Associate Director of Medical Education and Training Program, City of Hope, Duarte, California

 

The other question is really: What do you do after transplant or even after just regular therapy? What we’re also learning in our treatment of myeloma is that duration of therapy is important, especially this concept of maintenance therapy. We think that patients often have very low levels of myeloma in their body even after transplant, after all these other drugs we give, and the way to help prevent the myeloma from clinically relapsing or becoming apparent is by putting patients on maintenance which is a concept of giving very low doses of treatment continuously. What we struggle to find is obviously a balance, so we’re looking for balancing toxicity, quality of life with maintenance versus efficacy, or how well does it work. We want something that works, but ideally something that’s convenient for patients, something that has the least amount of side effects.

Right now the two drugs that we have for maintenance, usually in the U.S. at least, are lenalidomide and bortezomib. Again, that may also change now that we have these other drugs approved such as the oral inhibitor proteasome ixazomib. Certainly we’re very interested in the setting of clinical trials to see if that would be a good option for maintenance.
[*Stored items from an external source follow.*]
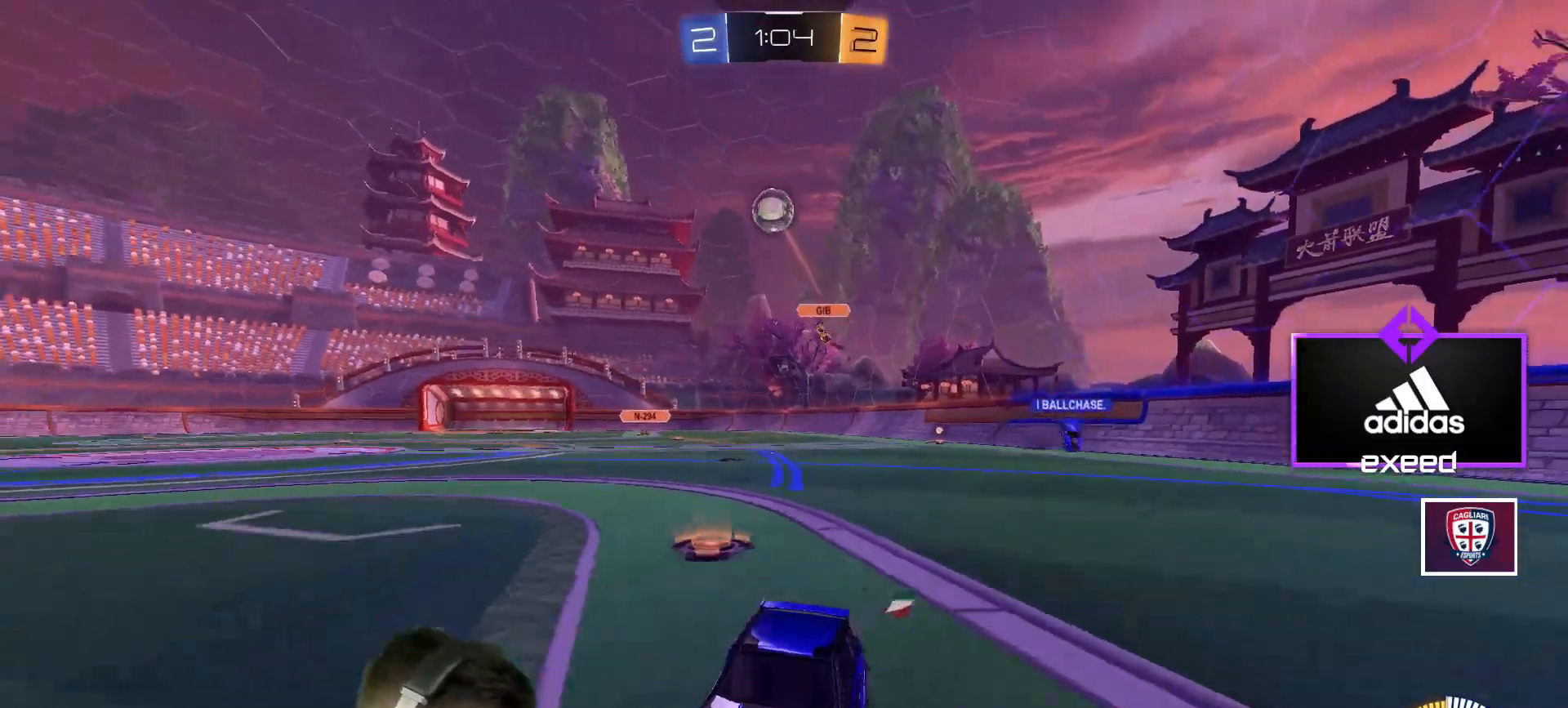
{"keys": ["w"], "mouse": [], "events": [[100, "e", "up"], [234, "d", "down"], [334, "d", "up"]]}
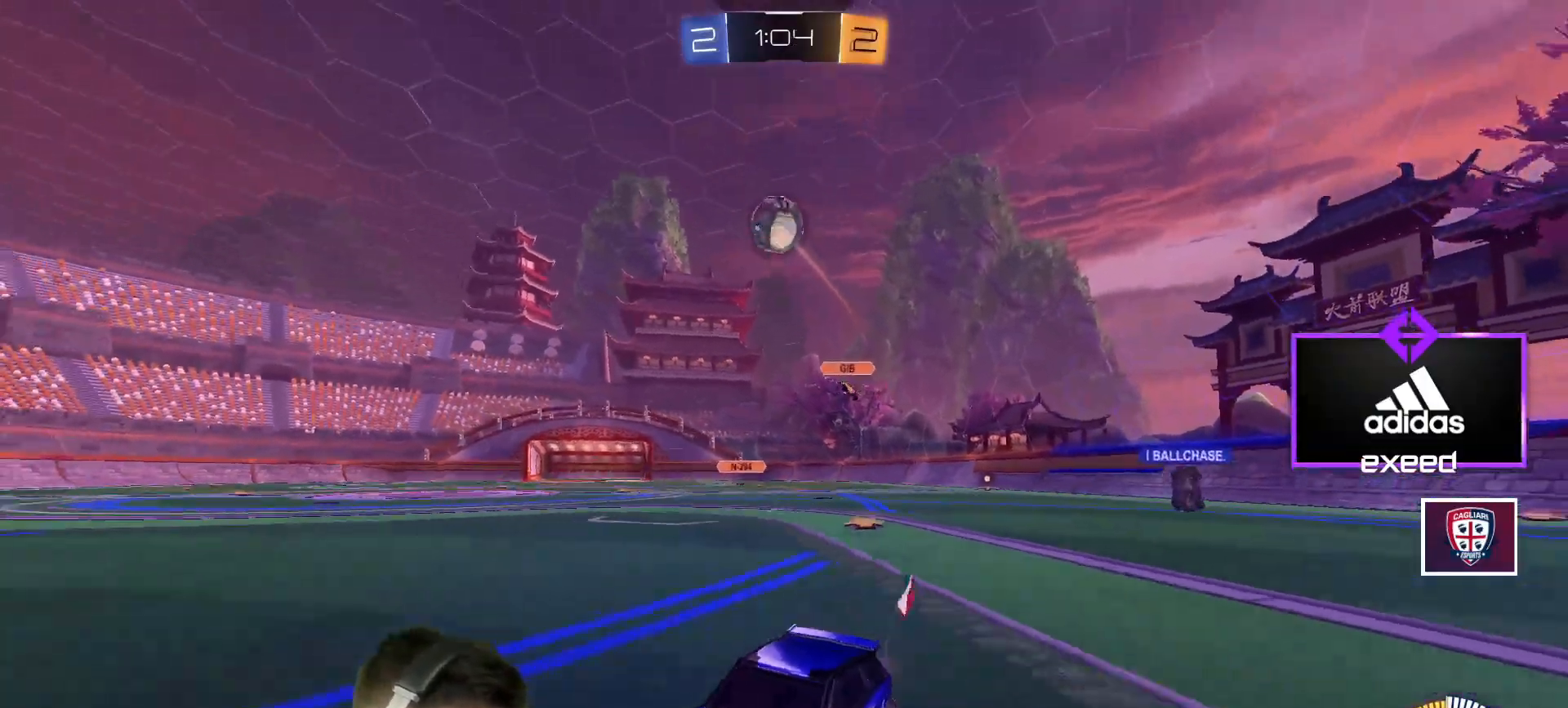
{"keys": ["w"], "mouse": [], "events": [[200, "a", "down"], [300, "a", "up"]]}
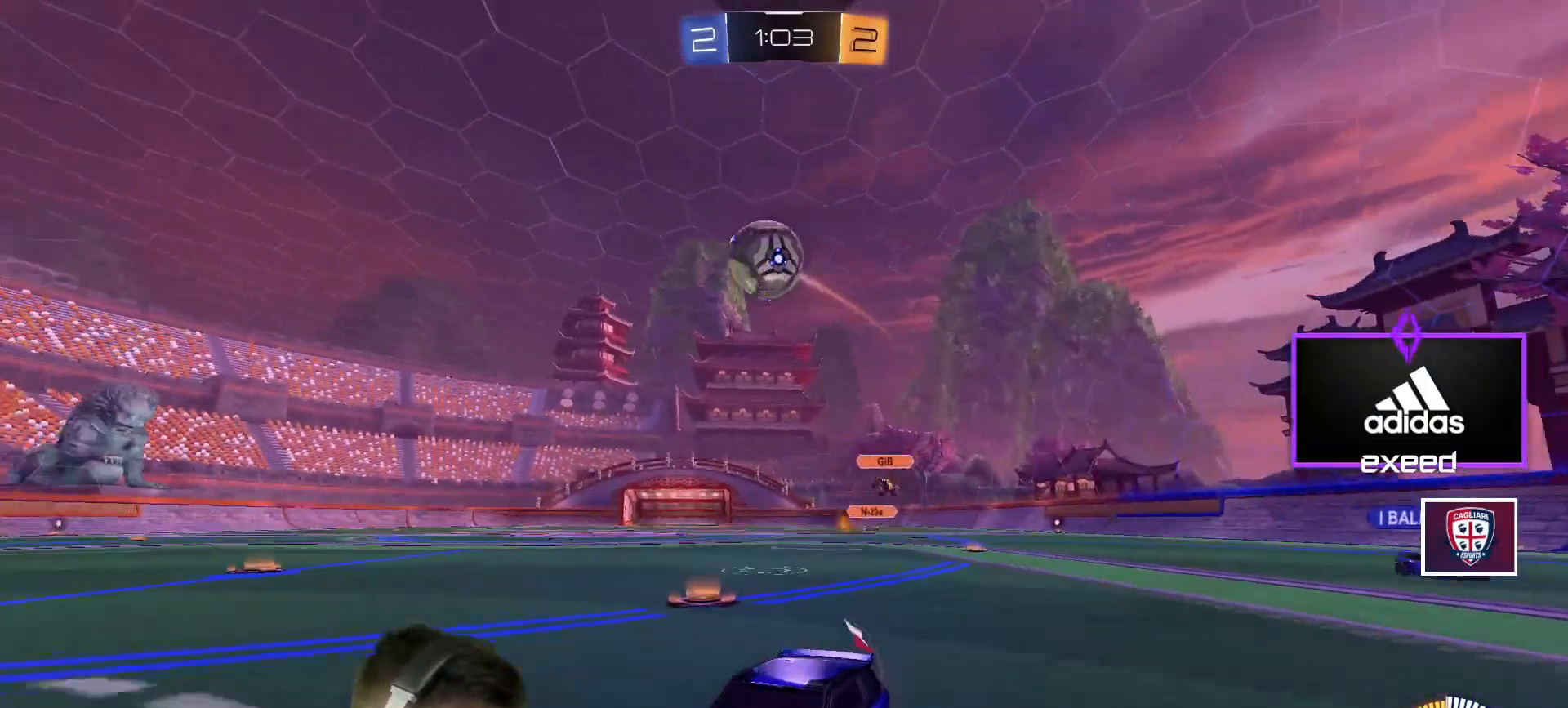
{"keys": ["w"], "mouse": ["left"], "events": [[134, "d", "down"], [267, "d", "up"], [301, "d", "down"], [367, "mouse_left", "down"], [501, "d", "up"]]}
The other challenge for us is we still don’t really agree as a community of myeloma doctors how long should you be on maintenance. Often patients will go to one doctor versus another and they’ll get two different opinions. That doesn’t mean they’re wrong opinions it just means it’s different approaches to treatment of the disease. That can be confusing to patients. I also think of it as meaning that there’s a lot of great options for patients so the fact that you don’t get one answer means that it’s really finding the answer that works best for you.